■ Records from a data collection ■
↓

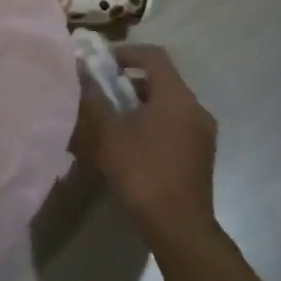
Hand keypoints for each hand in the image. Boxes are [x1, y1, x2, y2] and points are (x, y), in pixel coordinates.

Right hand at [73, 44, 219, 240]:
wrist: (179, 227)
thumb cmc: (141, 171)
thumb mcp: (106, 132)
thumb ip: (91, 98)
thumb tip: (78, 72)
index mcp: (176, 96)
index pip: (154, 55)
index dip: (126, 52)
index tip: (102, 65)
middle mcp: (195, 109)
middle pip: (161, 81)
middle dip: (128, 83)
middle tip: (101, 95)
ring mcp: (202, 134)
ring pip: (167, 106)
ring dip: (139, 107)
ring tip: (111, 123)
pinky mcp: (201, 156)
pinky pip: (174, 127)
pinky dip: (152, 126)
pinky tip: (129, 147)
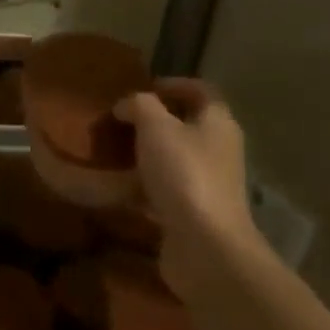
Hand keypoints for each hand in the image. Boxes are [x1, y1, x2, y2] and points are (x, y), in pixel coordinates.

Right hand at [114, 79, 263, 300]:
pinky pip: (163, 190)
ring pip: (173, 159)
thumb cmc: (184, 175)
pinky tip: (115, 189)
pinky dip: (141, 186)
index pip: (201, 91)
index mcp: (218, 123)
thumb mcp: (155, 128)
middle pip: (186, 126)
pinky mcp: (191, 212)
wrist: (204, 245)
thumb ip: (140, 106)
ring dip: (144, 154)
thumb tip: (127, 104)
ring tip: (111, 153)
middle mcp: (218, 150)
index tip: (142, 87)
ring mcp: (207, 183)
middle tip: (119, 121)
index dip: (174, 84)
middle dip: (153, 121)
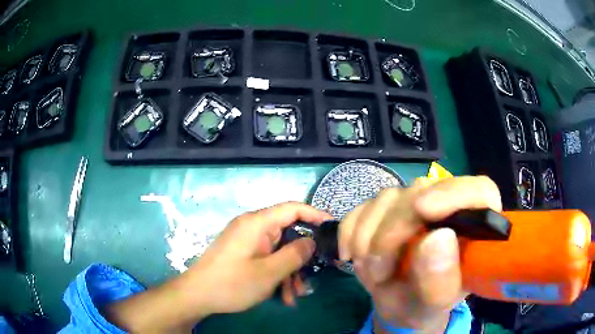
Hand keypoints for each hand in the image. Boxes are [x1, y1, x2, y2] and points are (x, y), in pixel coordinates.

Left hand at [104, 202, 330, 332]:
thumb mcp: (269, 272)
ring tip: (294, 296)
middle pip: (288, 233)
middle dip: (301, 257)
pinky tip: (282, 296)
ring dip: (290, 272)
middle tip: (312, 277)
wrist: (197, 296)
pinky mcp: (243, 253)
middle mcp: (253, 227)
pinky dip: (277, 274)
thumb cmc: (232, 283)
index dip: (315, 215)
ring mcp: (247, 241)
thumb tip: (312, 241)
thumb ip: (295, 255)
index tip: (333, 229)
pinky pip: (267, 258)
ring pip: (279, 250)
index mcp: (257, 223)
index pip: (293, 208)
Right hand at [339, 176, 500, 332]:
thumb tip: (438, 238)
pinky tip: (353, 256)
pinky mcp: (387, 209)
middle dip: (392, 233)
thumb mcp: (434, 303)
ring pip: (388, 198)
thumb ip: (441, 279)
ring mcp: (415, 203)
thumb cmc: (425, 305)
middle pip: (422, 192)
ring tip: (371, 272)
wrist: (398, 304)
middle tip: (378, 271)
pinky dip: (351, 232)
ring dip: (368, 238)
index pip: (478, 191)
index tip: (421, 209)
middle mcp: (447, 206)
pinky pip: (362, 208)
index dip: (453, 193)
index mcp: (475, 227)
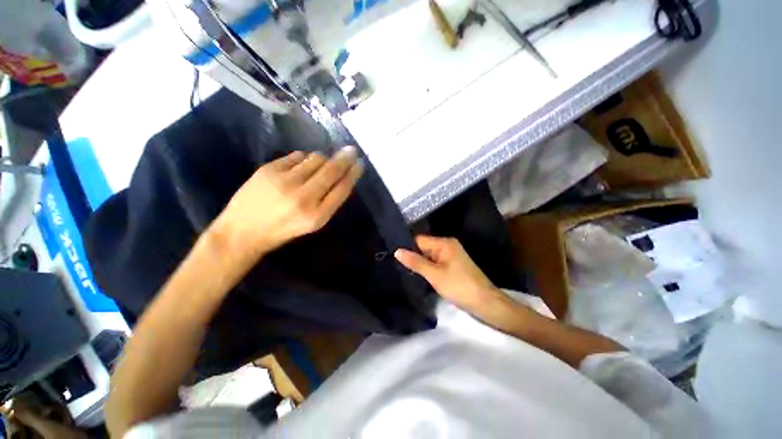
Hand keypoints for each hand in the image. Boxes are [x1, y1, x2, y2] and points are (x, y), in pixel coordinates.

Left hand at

↑

Your answer must be an exact copy of the records above, with every picture left out.

Hand keypoints for each hand in the image. Boxes are [x1, y1, x2, y2] and points are (x, y), in pixel coordinates.

Right hand at [73, 44, 219, 240]:
wrist: (179, 227)
thumb cmc: (141, 171)
thumb mcp: (106, 132)
thumb ip: (91, 98)
thumb tip: (78, 72)
index mcp: (176, 96)
index pip: (154, 55)
index dip: (126, 52)
index tip: (102, 65)
middle mcp: (195, 109)
middle pip: (161, 81)
middle dip: (128, 83)
middle tip: (101, 95)
ring mcp: (202, 134)
ring pip: (167, 106)
ring dip: (139, 107)
ring tip: (111, 123)
pinky mcp: (201, 156)
pinky pip: (174, 127)
pinky dip: (152, 126)
pinky tip: (129, 147)
Hand keypoints for each hand in the image. Boxes are [x1, y1, x2, y2] and points are (x, y), in pixel coordinates.

Right hand at [114, 79, 263, 300]:
pinky pip: (163, 190)
ring pip: (173, 159)
thumb cmc: (184, 175)
pinky tip: (115, 189)
pinky dip: (141, 186)
index pip: (201, 91)
index mcp: (218, 123)
thumb mcp: (155, 128)
middle pip: (186, 126)
pinky mcp: (191, 212)
wrist: (204, 245)
thumb ip: (140, 106)
ring dip: (144, 154)
thumb tip: (127, 104)
ring tip: (111, 153)
middle mcp: (218, 150)
index tip: (142, 87)
ring mcp: (207, 183)
middle tip: (119, 121)
index dip: (174, 84)
middle dip: (153, 121)
Hand keypoints for each hand in the image. Boxes are [x1, y1, x2, y2] and points are (x, y), in pixel coordinates.

Left hand at [104, 202, 330, 332]:
thumb mcp: (269, 272)
ring tip: (294, 296)
middle pip: (288, 233)
middle dip: (301, 257)
pinky tip: (282, 296)
ring dip: (290, 272)
middle tip: (312, 277)
wrist: (197, 296)
pinky mcp: (243, 253)
middle mcp: (253, 227)
pinky dip: (277, 274)
thumb cmc: (232, 283)
index dip: (315, 215)
ring mcp: (247, 241)
thumb tip: (312, 241)
thumb ip: (295, 255)
index tip: (333, 229)
pinky pip: (267, 258)
ring pip: (279, 250)
index mcp: (257, 223)
index pip: (293, 208)
Right hand at [339, 176, 500, 332]:
thumb tip: (438, 238)
pinky tip: (353, 256)
pinky mcp: (387, 209)
middle dip: (392, 233)
thumb mcp: (434, 303)
ring pip: (388, 198)
thumb ip: (441, 279)
ring mcp: (415, 203)
thumb cmc: (425, 305)
middle pip: (422, 192)
ring tip: (371, 272)
wrist: (398, 304)
middle tip: (378, 271)
pinky dip: (351, 232)
ring dip: (368, 238)
index pip: (478, 191)
index tip: (421, 209)
middle mcp: (447, 206)
pinky pip: (362, 208)
index dip: (453, 193)
index mcp: (475, 227)
Hand keypoints for each hand in the image. Boxes are [x1, y1, x2, y2] and points are (x, y), in pixel coordinates.

Left hand at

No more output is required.